◆ **Requests**
**1.** In the thread on one-hot encoding in R, write out the stretch from "I want to one-hot" through "data(Arthritis)" again, swapping "data frame" for "tibble".
**2.** Put this sentence from the thread on one-hot encoding in R into Spanish: "For example Sex is binary in this dataset so I would only need a one-hot encoded column for either Male or Female."
**3.** Carry the thread on one-hot encoding in R forward from its last line.

◆ **Article**
--*--

This question already has answers here:
Create new dummy variable columns from categorical variable
(8 answers)
How to make a function in R to recode a variable into new binary columns? (with ifelse statement) [duplicate]
(3 answers)
Closed 1 year ago.
I want to one-hot encode in R through tidyverse, and not use packages such as caret, mltools, etc.
## Load vcd package
library(vcd)
## Load Arthritis dataset (data frame)
data(Arthritis)
Arthritis[1:5, ][2:5]
Treatment Sex Age Improved
1 Treated Male 27 Some
2 Treated Male 29 None
3 Treated Male 30 None
4 Treated Male 32 Marked
5 Treated Male 46 Marked
Is there an easy way to do this in tidyverse where I keep n-1 of the values for each categorical column? For example Sex is binary in this dataset so I would only need a one-hot encoded column for either Male or Female. The age feature would be ignored.
For your specific example you could do this:
library(dplyr)
Arthritis |>
as_tibble() |> # not necessary, just using it for output readability
mutate(sex_male = as.numeric(Sex) - 1)

--*--

◆ **Information supplied**

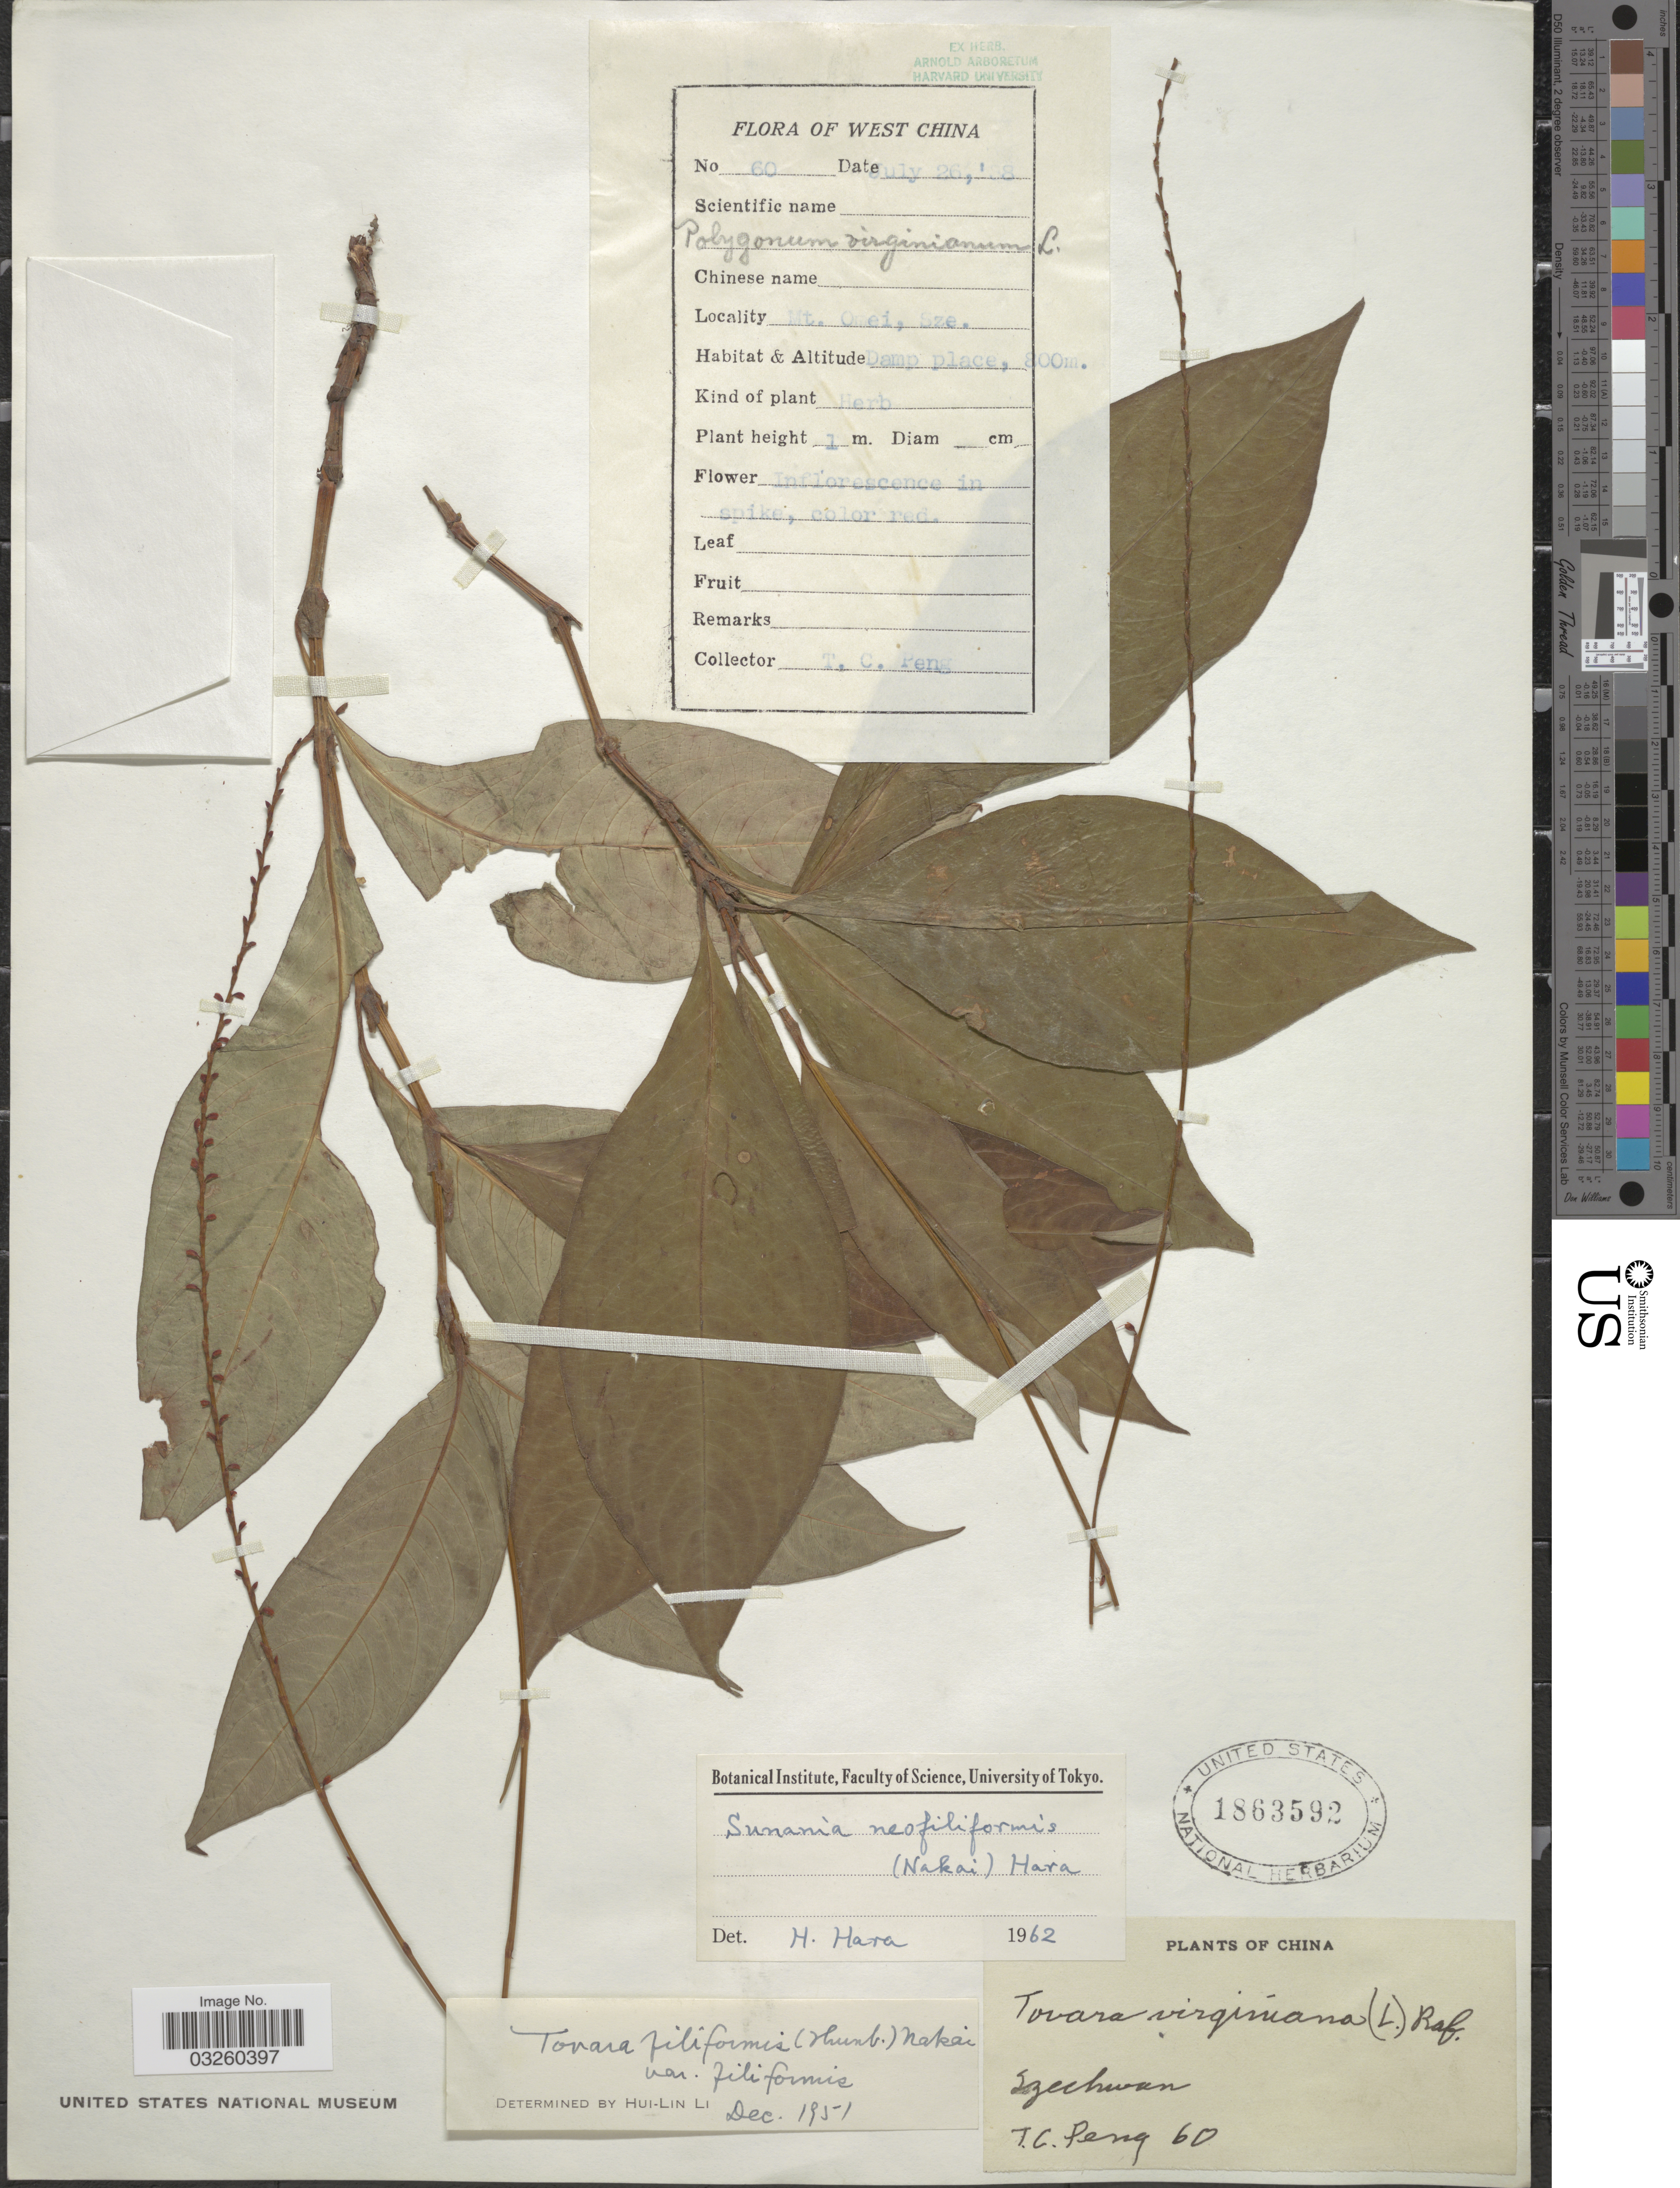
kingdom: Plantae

--*--

◆ **Responses**
**1.**
I want to one-hot encode in R through tidyverse, and not use packages such as caret, mltools, etc.
## Load vcd package
library(vcd)
## Load Arthritis dataset (tibble)
data(Arthritis)

**2.** Por ejemplo, Sex es binaria en este conjunto de datos, así que solo necesitaría una columna con codificación one-hot para Male o para Female.

**3.**
#> # A tibble: 84 × 6
#> ID Treatment Sex Age Improved sex_male
#> <int> <fct> <fct> <int> <ord> <dbl>
#> 1 57 Treated Male 27 Some 1
#> 2 46 Treated Male 29 None 1
#> 3 77 Treated Male 30 None 1
#> 4 17 Treated Male 32 Marked 1
#> 5 36 Treated Male 46 Marked 1
#> 6 23 Treated Male 58 Marked 1
#> 7 75 Treated Male 59 None 1
#> 8 39 Treated Male 59 Marked 1
#> 9 33 Treated Male 63 None 1
#> 10 55 Treated Male 63 None 1
#> # … with 74 more rows
This only works because Sex is a factor variable with two levels/distinct values. More complex variables will need more attention, unless you are willing to use a function from a package.
You are asking for a tidyverse solution. The recipes package is part of tidymodels.
library(recipes)
Arthritis |>
recipe(Improved ~ .) |>
step_dummy(Sex, Treatment) |>
prep() |>
bake(Arthritis)
#> # A tibble: 84 × 5
#> ID Age Improved Sex_Male Treatment_Treated
#> <int> <int> <ord> <dbl> <dbl>
#> 1 57 27 Some 1 1
#> 2 46 29 None 1 1
#> 3 77 30 None 1 1
#> 4 17 32 Marked 1 1
#> 5 36 46 Marked 1 1
#> 6 23 58 Marked 1 1
#> 7 75 59 None 1 1
#> 8 39 59 Marked 1 1
#> 9 33 63 None 1 1
#> 10 55 63 None 1 1
#> # … with 74 more rows
I agree with Till that recipes is the way to go here. But if you want a solution strictly from the tidyverse, you could do something like this:
library(vcd)
library(tidyverse)
Arthritis %>%
as_tibble() %>%
mutate(d = map_dfc(unique(Improved) %>%
set_names(.),
~ Improved == .x
) %>%
.[-1]
)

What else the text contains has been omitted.